Exercise tasks:
1. From the band history below, list each figure it gives for how far Christafari's ministry and releases have reached.
2. Answer these questions from the band history below.
(a) In what year was Christafari founded?
(b) At what age did Mark re-commit his life to Christ?
(c) At what event was the band birthed?

Text passage:
▼▼▼

As trailblazers, Christafari is continually pioneering the genre of Gospel reggae in the U.S. and throughout the world. But the band is more than just musicians; they’re “musicianaries” (musical missionaries), spreading the message of hope and salvation globally with a relentless touring and release schedule. They’ve ministered in 85 nations, all 50 of the United States and released over 100 music videos.
Christafari was founded in 1989 by Pastor Mark Mohr. Raised in a Christian family, during his teens Mohr strayed from his spiritual upbringing and turned to drugs and alcohol, going as far as growing and even dealing marijuana. After running away from home, living on the streets, and hitting rock-bottom, he had an undeniable encounter with God that drastically transformed his world. At 17, Mark re-committed his life to Christ and took what he now calls his “Freedom Step” out of addiction.
At that point, his greatest desire was to help others escape the same bondage that once entangled him. He felt God leading him to start the first Gospel reggae band in America. Just two weeks later, the band was birthed at a camp talent show when a friend said, “So you’re not a Rastafarian anymore; you’re a Christafarian.” And the name stuck!

▲▲▲

Extracted data:
▼▼▼

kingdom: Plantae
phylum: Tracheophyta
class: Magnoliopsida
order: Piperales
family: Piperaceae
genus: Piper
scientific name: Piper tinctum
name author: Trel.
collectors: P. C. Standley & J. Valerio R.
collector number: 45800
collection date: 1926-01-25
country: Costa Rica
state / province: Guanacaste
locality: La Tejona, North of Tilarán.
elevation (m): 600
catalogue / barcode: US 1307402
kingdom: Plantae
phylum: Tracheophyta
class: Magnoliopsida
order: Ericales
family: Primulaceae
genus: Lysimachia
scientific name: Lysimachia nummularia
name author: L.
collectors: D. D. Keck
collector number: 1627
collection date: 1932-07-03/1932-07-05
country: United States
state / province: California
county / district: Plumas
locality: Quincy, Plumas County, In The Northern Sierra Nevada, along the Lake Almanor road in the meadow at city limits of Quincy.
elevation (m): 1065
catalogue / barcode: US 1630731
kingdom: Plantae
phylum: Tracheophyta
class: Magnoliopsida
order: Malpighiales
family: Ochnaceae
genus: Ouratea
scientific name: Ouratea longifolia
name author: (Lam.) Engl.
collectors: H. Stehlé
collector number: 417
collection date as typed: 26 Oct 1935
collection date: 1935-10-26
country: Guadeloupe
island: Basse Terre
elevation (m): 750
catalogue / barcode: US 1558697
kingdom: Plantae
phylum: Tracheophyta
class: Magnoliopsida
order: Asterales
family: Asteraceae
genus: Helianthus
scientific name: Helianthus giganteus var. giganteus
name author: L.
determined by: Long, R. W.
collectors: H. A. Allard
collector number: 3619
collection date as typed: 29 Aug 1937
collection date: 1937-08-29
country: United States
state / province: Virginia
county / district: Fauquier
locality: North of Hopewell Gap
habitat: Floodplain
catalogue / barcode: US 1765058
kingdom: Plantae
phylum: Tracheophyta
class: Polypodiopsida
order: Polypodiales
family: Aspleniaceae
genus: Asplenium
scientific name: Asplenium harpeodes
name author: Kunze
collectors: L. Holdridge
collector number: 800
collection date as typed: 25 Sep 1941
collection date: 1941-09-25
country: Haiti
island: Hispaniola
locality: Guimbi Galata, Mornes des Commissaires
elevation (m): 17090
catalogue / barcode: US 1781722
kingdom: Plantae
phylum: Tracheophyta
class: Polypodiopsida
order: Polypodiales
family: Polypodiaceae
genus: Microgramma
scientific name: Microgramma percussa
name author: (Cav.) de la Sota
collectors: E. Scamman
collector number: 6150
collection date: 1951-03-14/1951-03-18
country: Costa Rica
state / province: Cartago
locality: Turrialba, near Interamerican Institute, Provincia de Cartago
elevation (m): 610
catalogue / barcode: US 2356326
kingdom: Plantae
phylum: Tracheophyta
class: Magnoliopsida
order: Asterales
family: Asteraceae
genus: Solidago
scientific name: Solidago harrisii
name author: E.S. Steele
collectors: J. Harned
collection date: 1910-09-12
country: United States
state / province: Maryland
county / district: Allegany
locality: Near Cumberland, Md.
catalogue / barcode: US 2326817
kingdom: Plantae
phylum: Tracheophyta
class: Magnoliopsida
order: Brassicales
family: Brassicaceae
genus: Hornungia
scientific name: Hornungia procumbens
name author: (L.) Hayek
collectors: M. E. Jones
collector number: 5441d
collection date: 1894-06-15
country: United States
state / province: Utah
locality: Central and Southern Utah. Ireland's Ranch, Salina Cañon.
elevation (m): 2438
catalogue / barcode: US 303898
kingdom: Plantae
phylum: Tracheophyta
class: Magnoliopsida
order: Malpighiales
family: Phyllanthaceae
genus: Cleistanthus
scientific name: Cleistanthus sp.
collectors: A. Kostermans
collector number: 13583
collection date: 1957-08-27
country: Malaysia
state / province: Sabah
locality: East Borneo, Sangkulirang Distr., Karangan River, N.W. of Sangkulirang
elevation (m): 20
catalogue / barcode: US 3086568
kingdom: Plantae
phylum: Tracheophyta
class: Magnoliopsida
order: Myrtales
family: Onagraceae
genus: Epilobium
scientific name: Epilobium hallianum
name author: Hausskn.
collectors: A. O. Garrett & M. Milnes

▲▲▲

Answers to the exercises:
1.
- Ministered in 85 nations
- Ministered in all 50 of the United States
- Released over 100 music videos

2.
(a) 1989
(b) 17
(c) A camp talent show